Stored data
————————

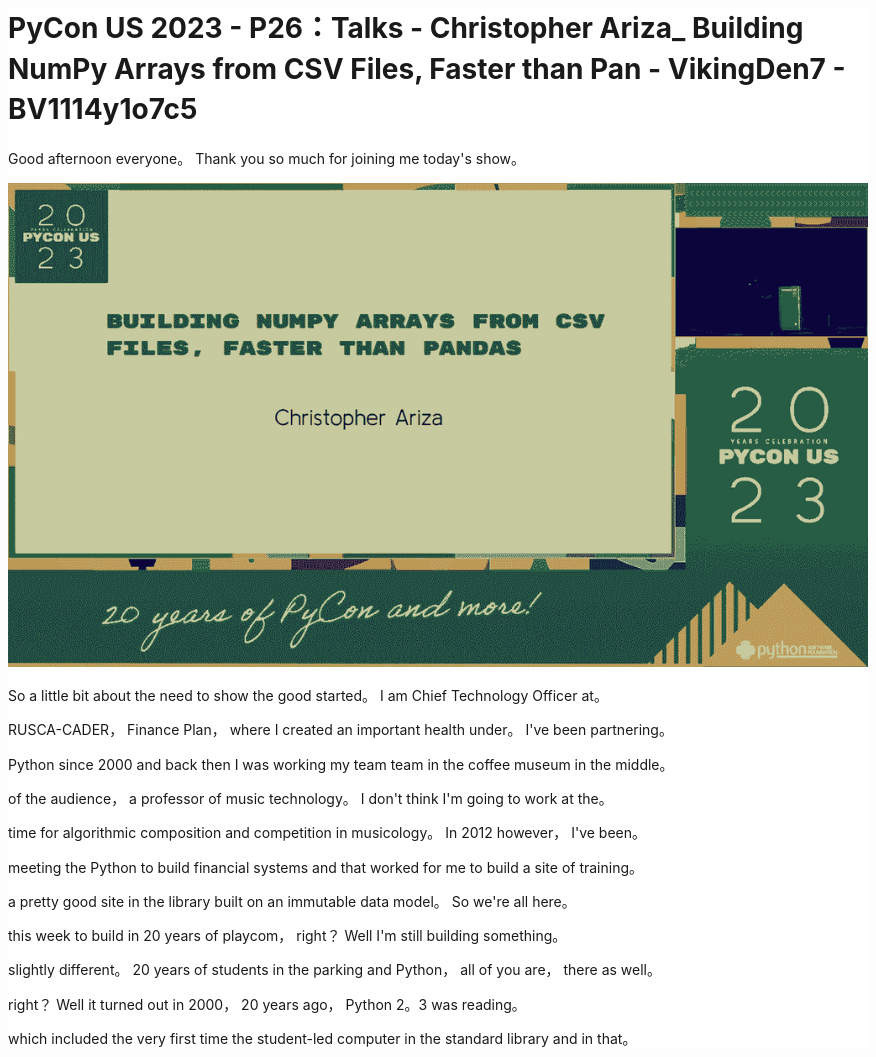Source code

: # PyCon US 2023 - P26：Talks - Christopher Ariza_ Building NumPy Arrays from CSV Files, Faster than Pan - VikingDen7 - BV1114y1o7c5

 Good afternoon everyone。 Thank you so much for joining me today's show。



![](img/b840ff5722b15db3c148661cdad8345d_1.png)

 So a little bit about the need to show the good started。 I am Chief Technology Officer at。

 RUSCA-CADER， Finance Plan， where I created an important health under。 I've been partnering。

 Python since 2000 and back then I was working my team team in the coffee museum in the middle。

 of the audience， a professor of music technology。 I don't think I'm going to work at the。

 time for algorithmic composition and competition in musicology。 In 2012 however， I've been。

 meeting the Python to build financial systems and that worked for me to build a site of training。

 a pretty good site in the library built on an immutable data model。 So we're all here。

 this week to build in 20 years of playcom， right？ Well I'm still building something。

 slightly different。 20 years of students in the parking and Python， all of you are， there as well。

 right？ Well it turned out in 2000， 20 years ago， Python 2。3 was reading。

 which included the very first time the student-led computer in the standard library and in that。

————————

DIRECTIONS: Each line from the one containing "RUSCA-CADER， Finance Plan，" through the final line of the records must be repeated exactly, with no line added or dropped.

RESPONSE TO THE EXERCISE:
 RUSCA-CADER， Finance Plan， where I created an important health under。 I've been partnering。

 Python since 2000 and back then I was working my team team in the coffee museum in the middle。

 of the audience， a professor of music technology。 I don't think I'm going to work at the。

 time for algorithmic composition and competition in musicology。 In 2012 however， I've been。

 meeting the Python to build financial systems and that worked for me to build a site of training。

 a pretty good site in the library built on an immutable data model。 So we're all here。

 this week to build in 20 years of playcom， right？ Well I'm still building something。

 slightly different。 20 years of students in the parking and Python， all of you are， there as well。

 right？ Well it turned out in 2000， 20 years ago， Python 2。3 was reading。

 which included the very first time the student-led computer in the standard library and in that。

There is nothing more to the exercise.